Al-Sayed appeared on television shortly after the church was partly burnt, claiming that the attacked building is not a church but a service center and accusing the town’s Christian community of building the church illegally.
"The governor is a liar. I am from a small city near Marinab and it is a well-known fact that the village has a church. We have copies of the church’s license," explained Hedra, another protester from Aswan.
"A Muslim cleric came to support us; he said he was going to Marinab and that people of Marinab themselves will rebuild the church. We told him that we don’t want it to happen this way because we want to apply the rule of law," Hedra said.
On the other hand, an official source from Aswan that preferred to remain anonymous told Daily News Egypt that "there are no churches in Marinab, only a service center which was used by the Christian community as a church.”
“But officially, there were never any churches," he said.
According to the source, earlier in August rumors circulated that Copts were building a church on a property next to the service center. The priest however denied such allegations, the source said, claiming he was only building a new service center since the other one was old.

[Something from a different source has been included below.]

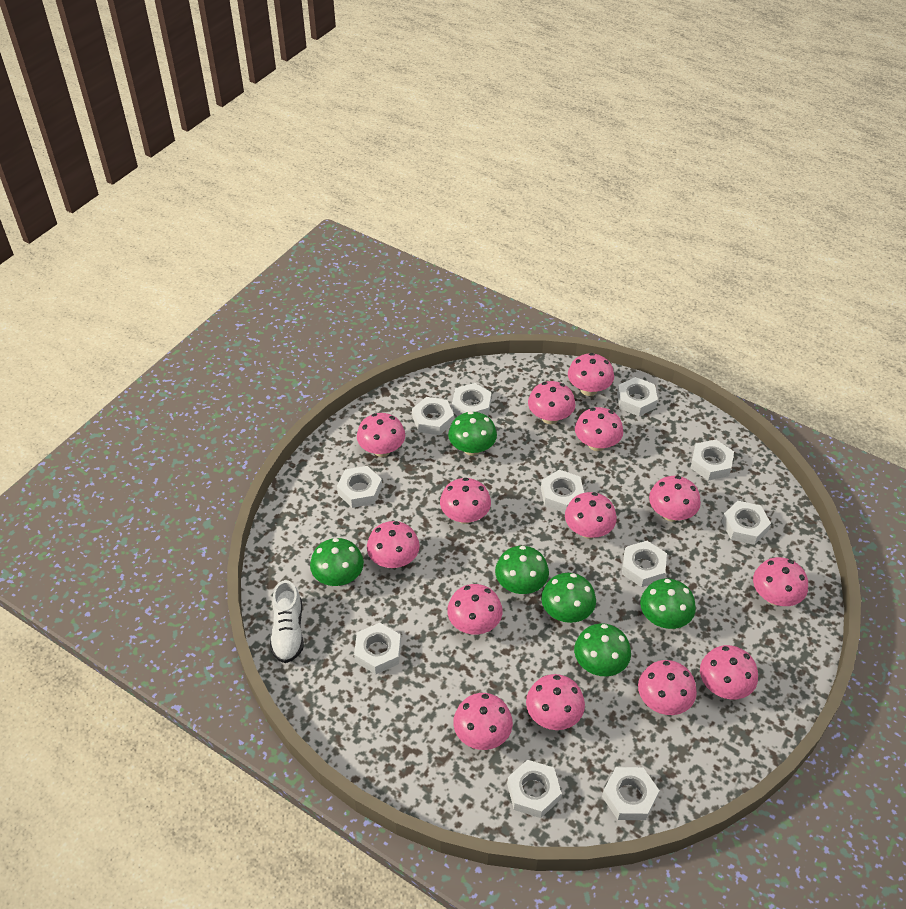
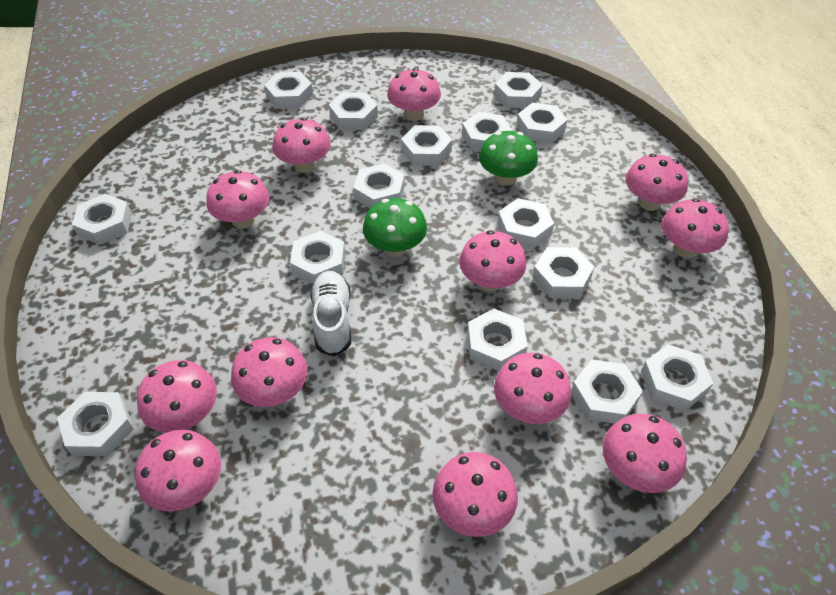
green mushroom: 6 -> 2
pink mushroom: 14 -> 12
white nut: 11 -> 15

A reconciliation session between the village’s Muslims and Copts was held later that month and both parties agreed to make some changes to the new building so it is not used as a church.

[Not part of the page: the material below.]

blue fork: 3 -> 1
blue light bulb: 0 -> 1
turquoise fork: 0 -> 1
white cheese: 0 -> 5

The source added that the agreed upon renovations were going too slowly, prompting a Muslim cleric from Marinab to urge Muslims to go “finish the job themselves.”
"Meanwhile, somebody managed to forge a license for renovation work originally issued for the church of Dar El-Malak, located in another village 35 km from Edfu, into a license for the Marinab church, which doesn’t even exist,” the source said, “We transferred the issue to the general prosecutor to find out who was behind this."

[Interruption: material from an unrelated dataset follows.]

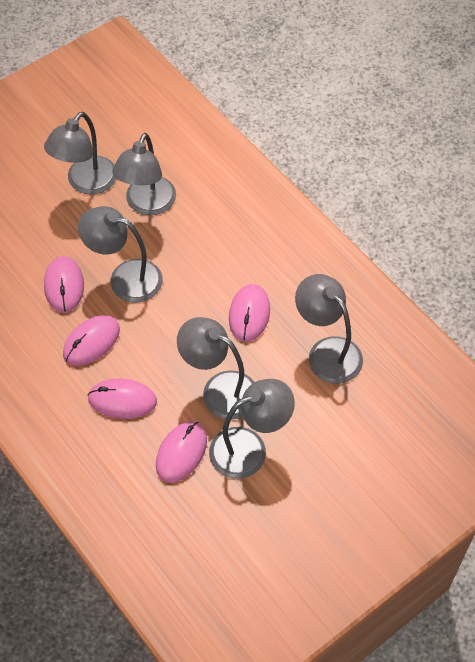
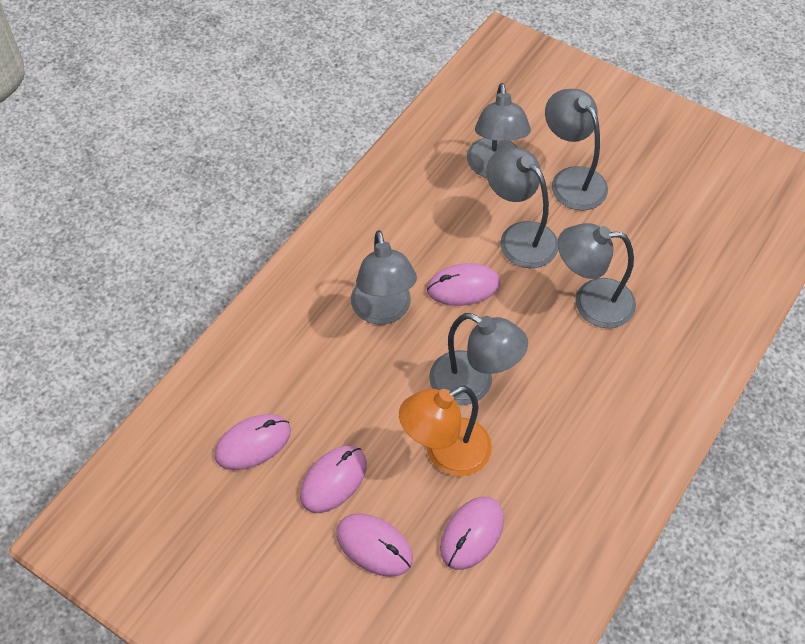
orange lamp: 0 -> 1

However, a source close to the Coptic Church vehemently denied these claims. "This is a lie. The church of Marinab is 40 years old; we have all the licenses to prove it. Marinab is a small village, it isn’t Cairo. Everybody would have noticed it if the Christian community was trying to build a church illegally," he said.
However, priest Makarios Boulos, who has been officiating at the church for nine years, told DNE, “Two years ago we started the legal procedures to restore the church … Finally we got the licenses we needed in November 2010 and May 2011. At the beginning of Ramadan we were nearly done. Then problems started. We had to opt for the reconciliation session.”
Boulos said he does not understand where the sectarian tension came from. "We live in peace with our Muslim neighbors. They have been helping us with the construction work. I believe some of the village’s people who had moved to Cairo, returned and incited Marinab’s people to attack our church."
A protest staged by hundreds of Copts in front of the TV building Maspero in Cairo was dispersed, meanwhile sectarian clashes also erupted last Friday between Muslims and Christians in Marinab.